Задание
Ответьте на вопросы по отрывку о «Знатоках».
1. Из каких трех фамилий составлено слово «знатоки»?
2. С чьей ролью сравнивается роль следователя?
3. Что заняло место субъектов в повестях?

Исходный отрывок
————

Функциональное разделение труда между основными персонажами находит отражение и на символическом уровне — слово «знатоки» есть аббревиатура, составленная из трех фамилий — ЗНАменский, ТОмин и КИбрит. Появление тройки профессионалов, чей статус целиком зависит от их институциональной принадлежности, таким образом, становится возможным в процессе исчезновение личных имен. Иначе говоря, статус знатоков достигается посредством деперсонализации. Лишенные семей и какой бы то ни было внепрофессиональной составляющей, «знатоки» не существуют за пределами той (государственной) системы, метонимиями которой они являются.
Обезличивание имеет и еще один аспект — решение криминальных загадок в «Знатоках» с самого начала является продуктом коллективного умственного труда профессионалов, принадлежащих государственному учреждению. Сходным образом конструируется в повестях и мотивация расследования, не имеющая ничего общего ни со стремлением «знатоков» удовлетворить свое интеллектуальное любопытство, ни с их желанием «перехитрить» преступника. Опираясь на поддержку государственных структур, следствие, которое ведут «знатоки», напоминает рутинную проверку общего баланса системы, в которой нет места тайнам и загадкам. Соответственно и роль следователя неотличима от роли бухгалтера, подбивающего баланс в конце финансового года.
Деперсонализация и демистификация, использованные в «Знатоках» в качестве основных приемов, имели и еще одно последствие — в повестях нет места для пресловутой фигуры хитроумного и неуловимого преступника, бросающего вызов обществу. Государство, благодаря которому «знатоки» обрели свою коллективную идентичность, в повестях приобрело свое зеркальное отражение в виде коллективно предпринятого и коллективно безымянного преступления. Реализация закона и подчинение закону оказались в состоянии произвести в повестях специфическую форму субъектности, лишенную индивидуального субъекта. Место субъектов заняли группы и категории. А коллективный разум «знатоков» оказался нацеленным на поиск коллективного преступного тела.

————

Список записей

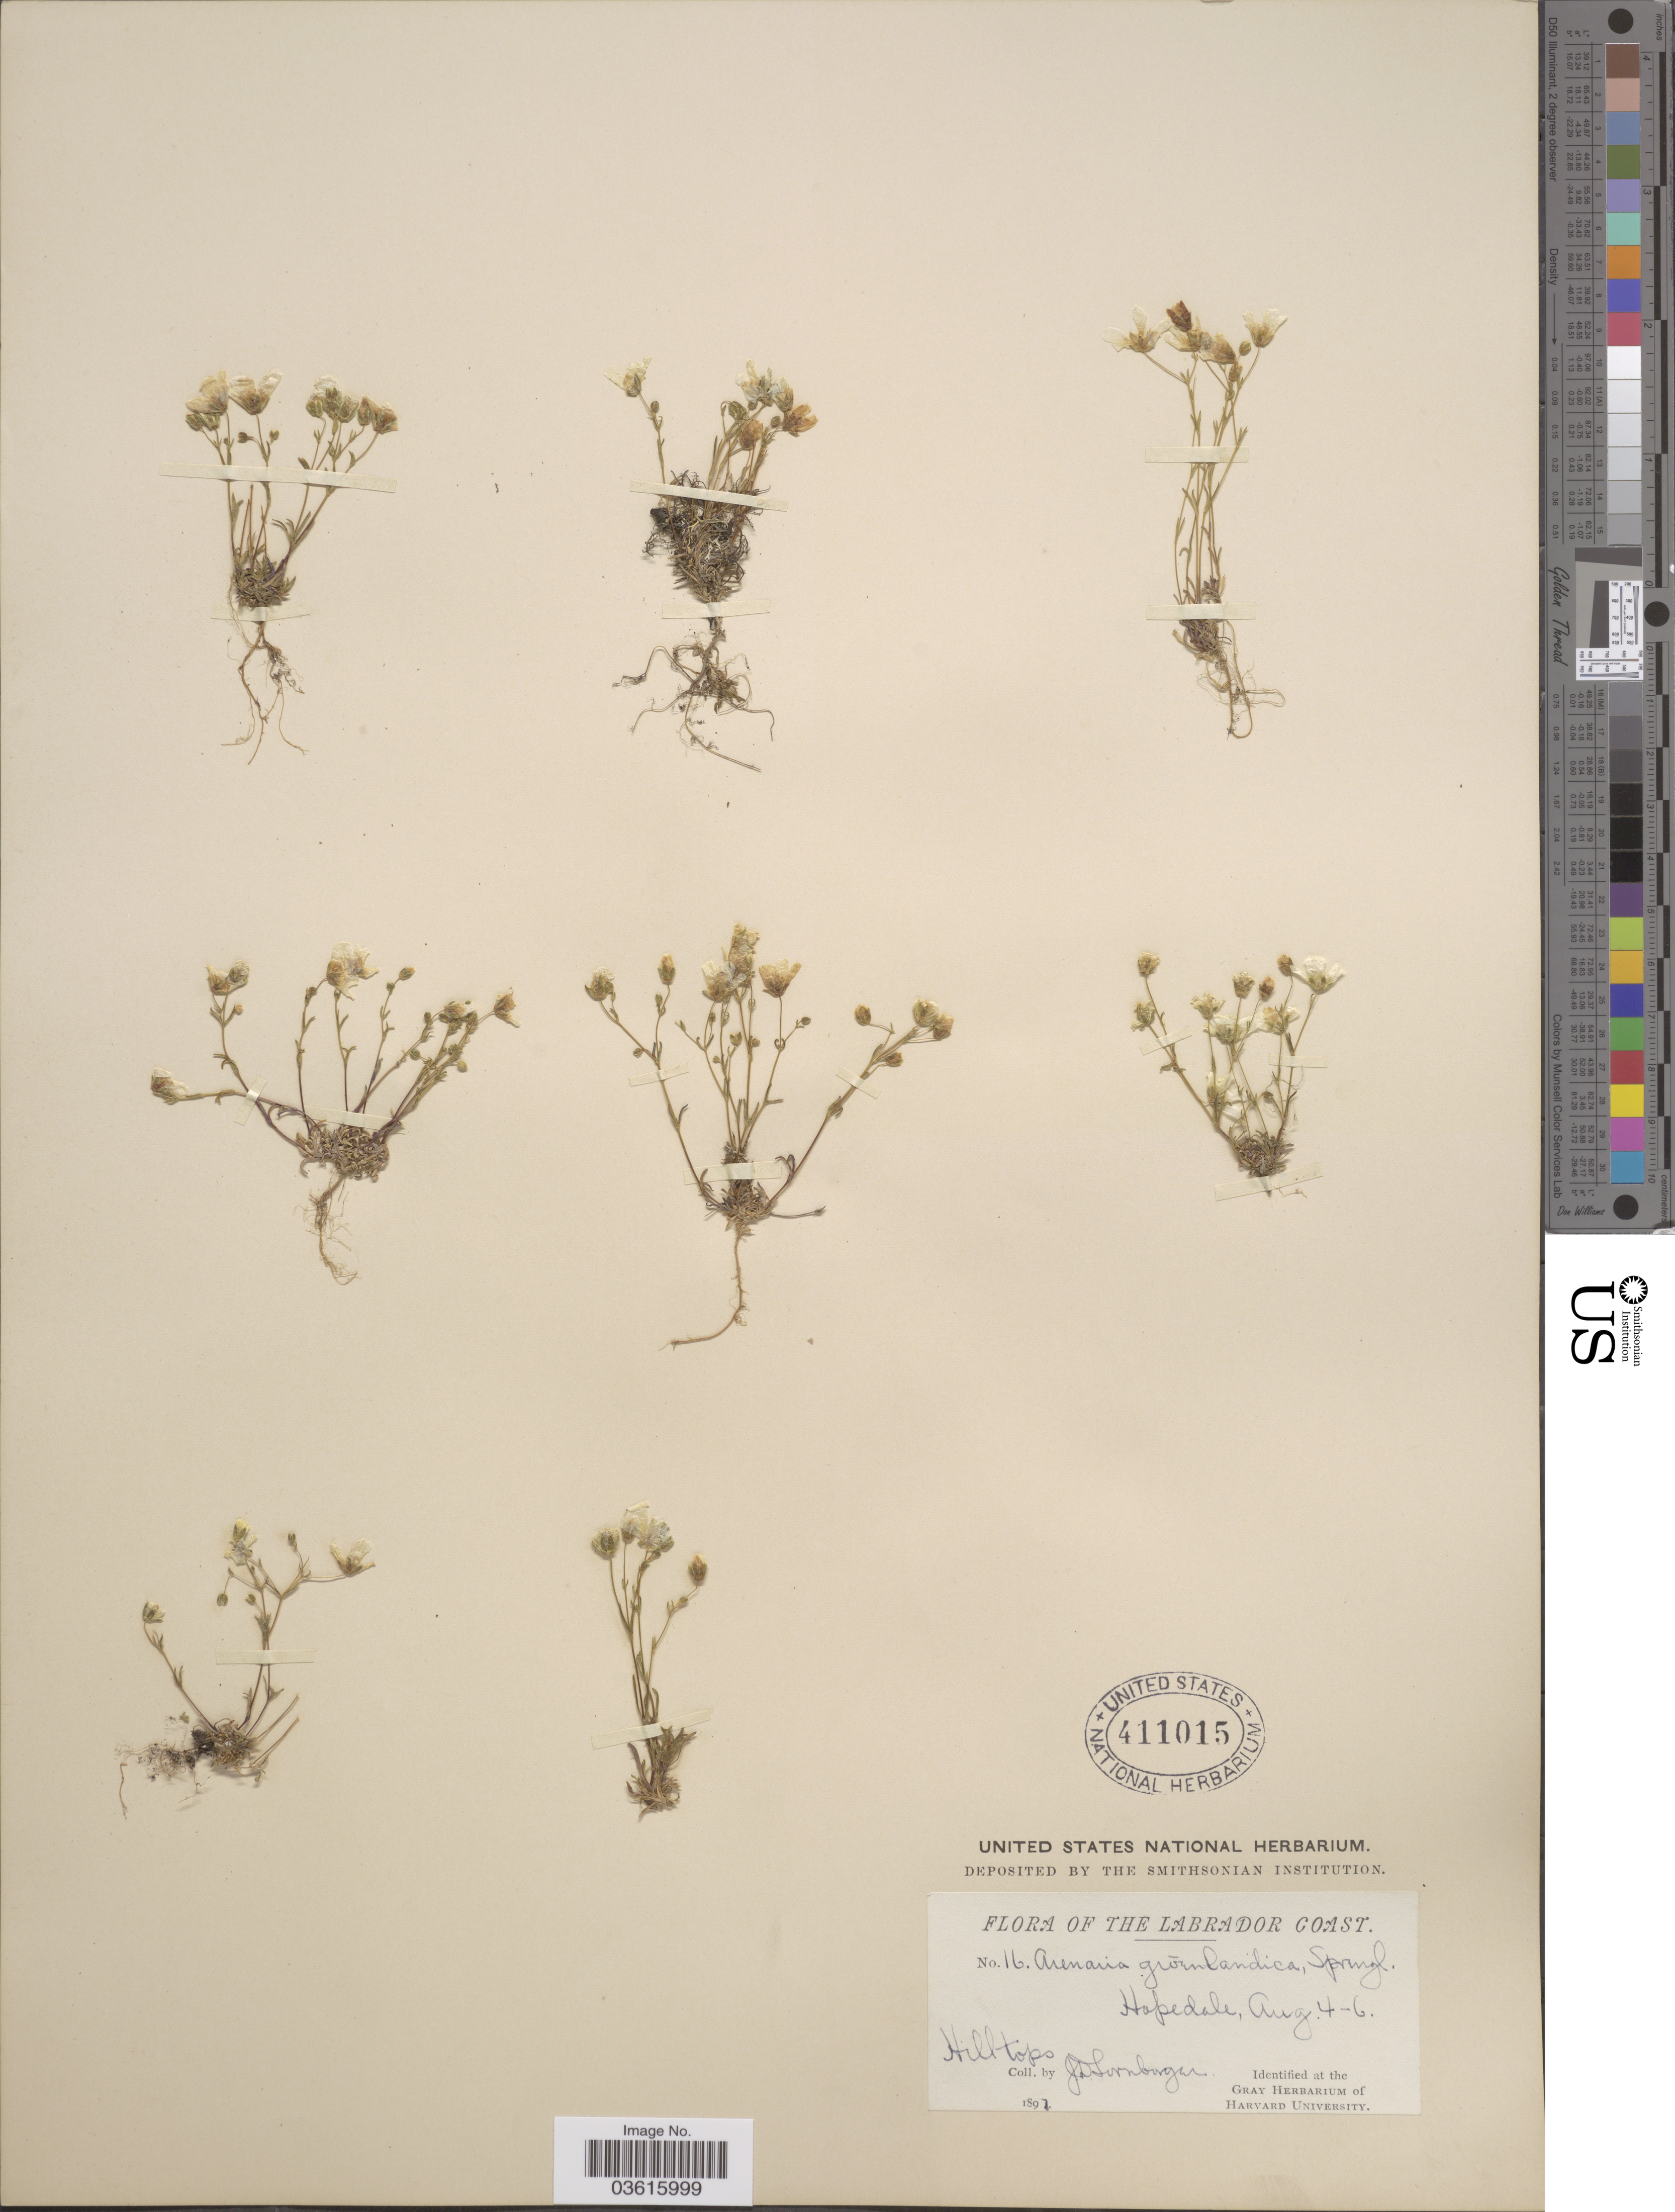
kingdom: Plantae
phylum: Tracheophyta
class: Magnoliopsida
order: Caryophyllales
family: Caryophyllaceae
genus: Minuartia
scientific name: Minuartia groenlandica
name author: (Retz.) Ostenf.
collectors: J. Sornborger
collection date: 1897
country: Canada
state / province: Newfoundland and Labrador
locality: The Labrador Coast. Hopedale. Hilltops.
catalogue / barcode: US 411015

————

Ответ
1. Из фамилий Знаменский, Томин и Кибрит.
2. С ролью бухгалтера, подбивающего баланс в конце финансового года.
3. Группы и категории.